Isa, do you not believe in the "law written on their hearts" to which St. Paul refers?
I'm not Isa but I think the point of all this critique of "natural law" is that the concept is inherently religious ad not at all "neutral" or whatever other quasi-synonymous term its apologists use. Like there is no big and obvious "natural" case against the use of a condom by a married couple somehow written in the physical structure of the universe that physicists can can observe in the same way as the law of gravity or whatever.
I wouldn't say it is religious, but it does presuppose the existence of God.
No, it does not. The Stoics, from whom you got it, worked without one.
For Aquinas, God's existence can be demonstrated by reason. I realize that that is not a popular view on this forum, but at least in Aquinas' mind, (and St. Paul's for that matter), one does not have to belong to a particular religion to have knowldge of good and evil. That doesn't mean that that knowledge comes easy.
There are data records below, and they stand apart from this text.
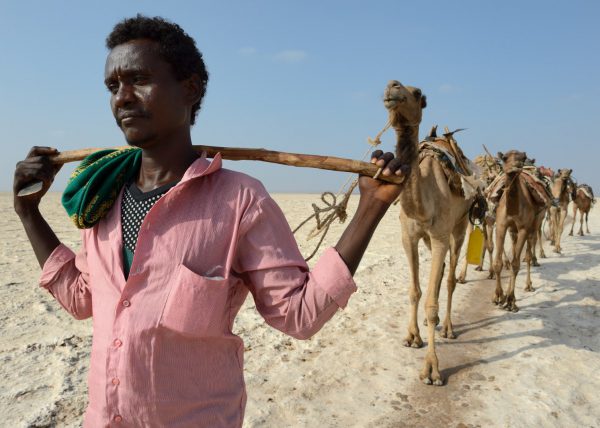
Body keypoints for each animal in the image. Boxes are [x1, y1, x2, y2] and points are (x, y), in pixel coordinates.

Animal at [384, 79, 478, 384]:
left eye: (417, 94)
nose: (393, 86)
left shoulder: (439, 236)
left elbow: (432, 303)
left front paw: (432, 369)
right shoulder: (409, 237)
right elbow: (415, 291)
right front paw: (412, 336)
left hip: (459, 227)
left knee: (449, 278)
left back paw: (448, 327)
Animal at [490, 150, 548, 310]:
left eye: (522, 158)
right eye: (504, 158)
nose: (516, 166)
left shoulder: (523, 228)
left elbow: (516, 264)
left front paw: (511, 301)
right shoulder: (501, 225)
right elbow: (498, 263)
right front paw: (498, 296)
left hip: (534, 224)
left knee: (527, 254)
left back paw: (528, 285)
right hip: (513, 230)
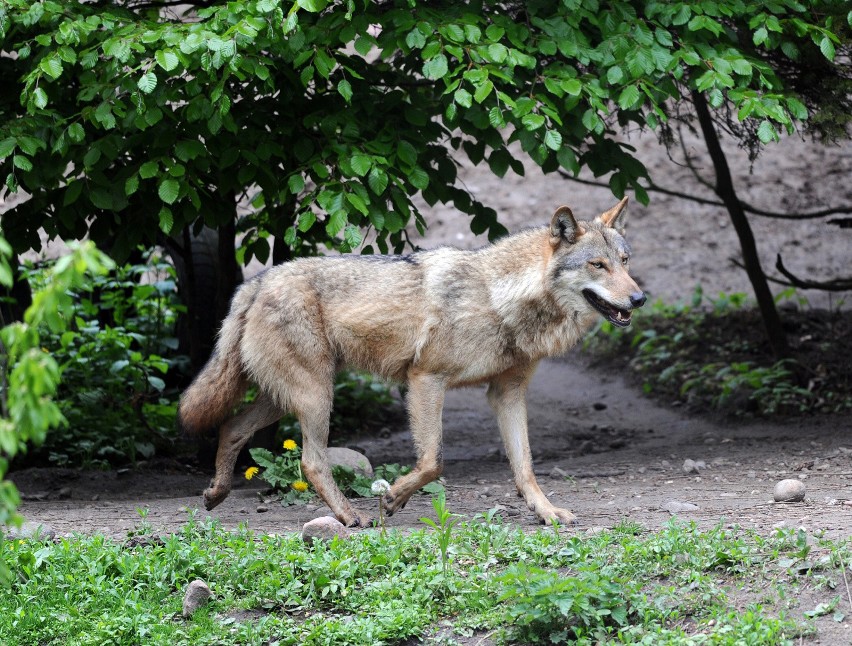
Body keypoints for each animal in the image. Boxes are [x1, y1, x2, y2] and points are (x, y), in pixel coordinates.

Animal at [180, 199, 644, 532]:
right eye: (597, 265)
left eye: (625, 261)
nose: (639, 298)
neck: (499, 298)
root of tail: (257, 281)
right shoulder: (426, 380)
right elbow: (433, 461)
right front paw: (392, 499)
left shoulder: (507, 393)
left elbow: (525, 466)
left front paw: (546, 512)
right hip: (315, 396)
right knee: (310, 460)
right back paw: (349, 516)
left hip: (287, 398)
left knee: (231, 427)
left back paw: (215, 493)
That being said, Aquinas argues that because it is easy to make errors in our moral reasoning, God gave us divine revelation of the moral law in the scriptures, particularly in the ten commandments.
hence those of us who have the Law and the Gospel have no use for it, as the Fathers indicate above.
The Catholic view of Natural Law does depend on the existence of God. That is a clear indication that the Catholic view is different from the Stoic view.
Only in the way that the Vatican's Scholasticism differs from Islam's.
But that, like your comment, isn't on point: those of us who have the Law and the Gospel have no use for any "Natural Law" except for polemics/apologetics against non-believers. And even then, that Natural Law differs from the Vatican view of Natural Law.
But back to you view of Natural Law: evidently it doesn't depend on a God, because during the course of the Renaissance and the transformation of the West's "Natural Law" into its International Law and Human Rights etc., He was factored out of it.